3.. Invoqué y vino a mí el espíritu de la sabiduría. La preferí a cetros y tronos y, en su comparación, tuve en nada la riqueza. La quise más que la salud y la belleza y me propuse tenerla por luz, porque su resplandor no tiene ocaso. Estas palabras del libro de la Sabiduría son palabras atribuidas al rey Salomón, al que la tradición judía consideró siempre como prototipo de persona sabia. No olvidemos que la palabra sabiduría, en sentido bíblico, no significa tener mucha ciencia o conocimientos. La palabra sabiduría, en la biblia, hace referencia a nuestras relaciones personales con Dios, con nosotros mismos y con el prójimo. Puede uno ser ignorante científicamente y sabio bíblicamente. ¿Qué debe, pues, significar para nosotros tener a la sabiduría por luz que guíe nuestra vida? Pues que busquemos siempre en nuestras relaciones personales con Dios, con nosotros mismos y con el prójimo poner en primer lugar la verdad, la bondad y el amor de Dios por encima de todo lo demás, incluida la salud, el dinero y la belleza. Esto no es algo fácil de hacer, porque nuestras tendencias naturales nos dicen que lo primero es la salud, el dinero y el amor. Poner la sabiduría como lo primero que debemos intentar seguir siempre en nuestra vida nos exigirá vivir en un continuo examen de conciencia. Cristo no puso lo primero en su vida la salud, el dinero y la belleza, sino el cumplimiento de la voluntad de su Padre. Hagamos nosotros lo mismo, aunque nos cueste.

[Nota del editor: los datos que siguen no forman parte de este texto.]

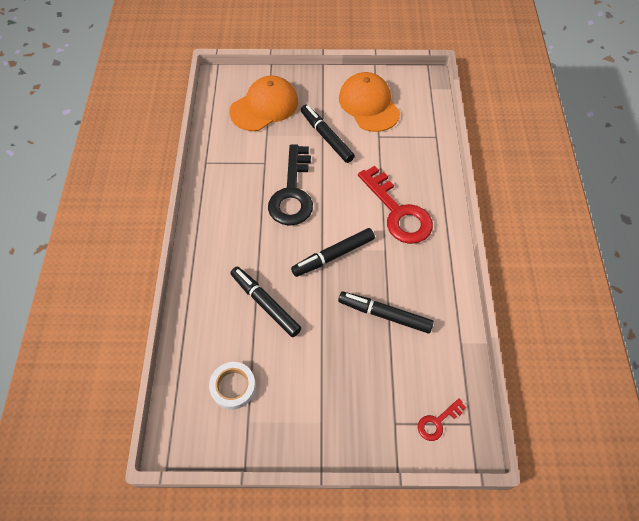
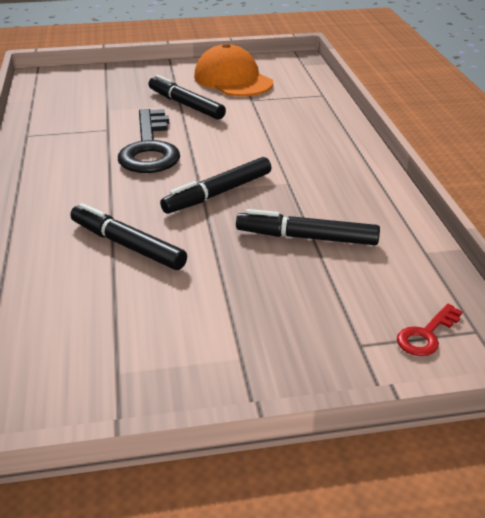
camera: 10 degrees left, 25 degrees down
white tape [209,362,256,410] -> none
orange cap [229,76,298,131] -> none
red key [358,166,433,244] -> none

4.- La palabra de Dios es viva y eficaz. Juzga los deseos e intenciones del corazón. No hay criatura que escape a su mirada. Más de una vez, en el evangelio, Jesús nos dice que es del corazón de donde sale lo bueno o lo malo que hay en el ser humano. Purifiquemos, pues, nosotros nuestro corazón, pidiendo a Dios que nos dé un corazón bueno, manso, humilde y misericordioso, como el corazón de Cristo. Nada se escapa a la mirada de Dios, porque Dios ve dentro de nosotros, lo que hay dentro de nuestro corazón. Nuestras acciones externas no siempre salen del corazón; hay, a veces, mucho fariseísmo en nuestras vidas. Por eso, cuando nos juzguemos a nosotros mismos y a los demás, dejemos que sea Dios el que nos juzgue a todos. Sólo él sabe cómo somos de verdad.